## Problem statement
Reproduce every item below verbatim, keeping their order.

>>>

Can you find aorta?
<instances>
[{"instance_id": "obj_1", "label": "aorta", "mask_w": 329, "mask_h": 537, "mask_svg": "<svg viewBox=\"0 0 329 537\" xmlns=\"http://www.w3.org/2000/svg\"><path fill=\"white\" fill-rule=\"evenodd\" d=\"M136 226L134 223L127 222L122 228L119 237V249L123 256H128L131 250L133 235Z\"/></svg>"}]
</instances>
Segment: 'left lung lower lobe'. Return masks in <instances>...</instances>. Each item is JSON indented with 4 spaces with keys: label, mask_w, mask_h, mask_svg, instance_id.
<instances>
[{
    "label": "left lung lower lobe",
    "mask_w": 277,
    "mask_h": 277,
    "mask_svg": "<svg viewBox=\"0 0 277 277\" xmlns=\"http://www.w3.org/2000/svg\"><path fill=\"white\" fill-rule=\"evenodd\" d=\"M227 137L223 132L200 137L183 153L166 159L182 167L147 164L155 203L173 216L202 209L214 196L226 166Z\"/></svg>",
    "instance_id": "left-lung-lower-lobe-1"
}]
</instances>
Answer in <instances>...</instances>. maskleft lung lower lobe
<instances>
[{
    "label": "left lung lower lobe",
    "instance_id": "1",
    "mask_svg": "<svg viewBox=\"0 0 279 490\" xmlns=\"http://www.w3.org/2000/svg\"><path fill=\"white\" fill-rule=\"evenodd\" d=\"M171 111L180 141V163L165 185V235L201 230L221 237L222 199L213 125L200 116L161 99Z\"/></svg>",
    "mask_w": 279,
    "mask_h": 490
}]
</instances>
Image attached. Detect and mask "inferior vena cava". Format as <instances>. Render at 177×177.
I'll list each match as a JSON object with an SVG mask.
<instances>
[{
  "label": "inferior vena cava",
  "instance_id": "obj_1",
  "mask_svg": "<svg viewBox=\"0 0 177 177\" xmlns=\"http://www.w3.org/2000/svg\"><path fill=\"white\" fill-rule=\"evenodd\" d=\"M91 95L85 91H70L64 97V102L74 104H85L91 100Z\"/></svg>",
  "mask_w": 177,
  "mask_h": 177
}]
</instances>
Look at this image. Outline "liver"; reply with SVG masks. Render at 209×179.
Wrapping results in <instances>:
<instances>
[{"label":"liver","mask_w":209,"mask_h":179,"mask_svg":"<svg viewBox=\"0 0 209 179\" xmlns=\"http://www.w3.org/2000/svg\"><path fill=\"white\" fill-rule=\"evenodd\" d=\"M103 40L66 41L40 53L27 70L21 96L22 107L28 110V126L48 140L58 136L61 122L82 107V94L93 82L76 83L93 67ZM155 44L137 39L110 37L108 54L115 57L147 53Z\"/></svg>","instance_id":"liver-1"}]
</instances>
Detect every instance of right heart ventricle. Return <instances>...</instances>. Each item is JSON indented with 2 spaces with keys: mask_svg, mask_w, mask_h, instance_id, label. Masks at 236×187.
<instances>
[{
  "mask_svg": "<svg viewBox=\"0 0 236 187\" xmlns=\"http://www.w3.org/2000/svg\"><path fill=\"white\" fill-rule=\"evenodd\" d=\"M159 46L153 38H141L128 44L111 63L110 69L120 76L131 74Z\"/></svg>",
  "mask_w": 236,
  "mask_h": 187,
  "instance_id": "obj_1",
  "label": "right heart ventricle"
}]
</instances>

<<<

## Solution
Can you find aorta?
<instances>
[{"instance_id": "obj_1", "label": "aorta", "mask_w": 329, "mask_h": 537, "mask_svg": "<svg viewBox=\"0 0 329 537\" xmlns=\"http://www.w3.org/2000/svg\"><path fill=\"white\" fill-rule=\"evenodd\" d=\"M136 226L134 223L127 222L122 228L119 237V249L123 256H128L131 250L133 235Z\"/></svg>"}]
</instances>
Segment: 'left lung lower lobe'. Return masks in <instances>...</instances>. Each item is JSON indented with 4 spaces with keys: label, mask_w, mask_h, mask_svg, instance_id.
<instances>
[{
    "label": "left lung lower lobe",
    "mask_w": 277,
    "mask_h": 277,
    "mask_svg": "<svg viewBox=\"0 0 277 277\" xmlns=\"http://www.w3.org/2000/svg\"><path fill=\"white\" fill-rule=\"evenodd\" d=\"M227 137L223 132L200 137L183 153L166 159L182 167L147 164L155 203L173 216L202 209L214 196L226 166Z\"/></svg>",
    "instance_id": "left-lung-lower-lobe-1"
}]
</instances>
Answer in <instances>...</instances>. maskleft lung lower lobe
<instances>
[{
    "label": "left lung lower lobe",
    "instance_id": "1",
    "mask_svg": "<svg viewBox=\"0 0 279 490\" xmlns=\"http://www.w3.org/2000/svg\"><path fill=\"white\" fill-rule=\"evenodd\" d=\"M171 111L180 141V163L165 185V235L201 230L221 237L222 199L213 125L200 116L161 99Z\"/></svg>",
    "mask_w": 279,
    "mask_h": 490
}]
</instances>
Image attached. Detect and mask "inferior vena cava". Format as <instances>. Render at 177×177.
I'll list each match as a JSON object with an SVG mask.
<instances>
[{
  "label": "inferior vena cava",
  "instance_id": "obj_1",
  "mask_svg": "<svg viewBox=\"0 0 177 177\" xmlns=\"http://www.w3.org/2000/svg\"><path fill=\"white\" fill-rule=\"evenodd\" d=\"M91 95L85 91H70L64 97V102L74 104H85L91 100Z\"/></svg>",
  "mask_w": 177,
  "mask_h": 177
}]
</instances>
Look at this image. Outline "liver"; reply with SVG masks. Render at 209×179.
Wrapping results in <instances>:
<instances>
[{"label":"liver","mask_w":209,"mask_h":179,"mask_svg":"<svg viewBox=\"0 0 209 179\" xmlns=\"http://www.w3.org/2000/svg\"><path fill=\"white\" fill-rule=\"evenodd\" d=\"M103 40L66 41L40 53L27 70L21 96L22 107L28 110V126L48 140L58 136L61 122L82 107V94L93 82L76 83L93 67ZM155 44L137 39L110 37L108 54L115 57L147 53Z\"/></svg>","instance_id":"liver-1"}]
</instances>
Detect every instance of right heart ventricle. Return <instances>...</instances>. Each item is JSON indented with 2 spaces with keys: mask_svg, mask_w, mask_h, instance_id, label. Masks at 236×187.
<instances>
[{
  "mask_svg": "<svg viewBox=\"0 0 236 187\" xmlns=\"http://www.w3.org/2000/svg\"><path fill=\"white\" fill-rule=\"evenodd\" d=\"M159 46L153 38H141L128 44L111 63L110 69L120 76L131 74Z\"/></svg>",
  "mask_w": 236,
  "mask_h": 187,
  "instance_id": "obj_1",
  "label": "right heart ventricle"
}]
</instances>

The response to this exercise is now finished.